Is there a way to speed up the process?
If you don't want to wait 30 years, the next best approach is to plant a raised bed. However, this is quite costly during the first year because a lot of organic matter needs to be added. Raised beds take a few years to become established, but can then be cultivated like normal garden beds and also provide a quick way of transforming compacted soils into fruitful vegetable beds, for example after building a new house.

Instructions for building a raised bed
Start by digging out the humus layer to a depth of approximately 20 centimetres in a patch 150 cm wide and however long you want. Then line the excavated cavity with fine-mesh wire to keep out voles and other small animals. In the middle of the new bed, pile up the "core" of coarsely shredded branches and clippings from trees and hedges to a depth of 40 to 50 cm and a width of 70 centimetres.
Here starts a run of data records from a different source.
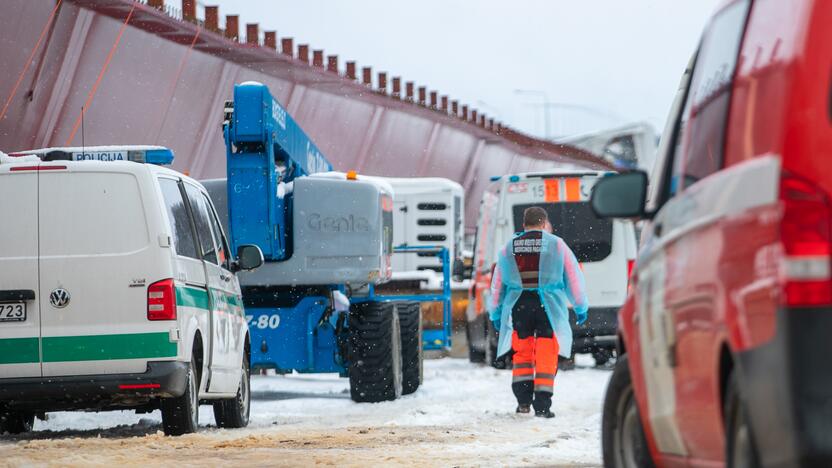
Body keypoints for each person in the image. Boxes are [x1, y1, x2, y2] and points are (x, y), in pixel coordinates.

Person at [488, 206, 588, 418]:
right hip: (548, 306)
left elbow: (498, 286)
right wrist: (580, 307)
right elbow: (573, 278)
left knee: (522, 352)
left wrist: (496, 313)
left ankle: (523, 402)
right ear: (544, 223)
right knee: (546, 351)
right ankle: (543, 406)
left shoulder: (508, 248)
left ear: (523, 224)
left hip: (519, 305)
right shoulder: (557, 245)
Then comes a 15 cm layer of grass turf (with the turf pointing downwards) or alternatively straw chaff with manure or fresh kitchen waste – you can also build a raised bed in autumn and throw all the kitchen waste over the winter into it. This is followed by a layer approximately 30 cm deep of wet leaves. On top of this is a layer approximately 20 cm deep of fresh, unrotted rough compost mixed with some silicate rock dust. The raised bed is then topped with approximately 20 cm of a mixture of the dug-out garden soil and 20% mature compost.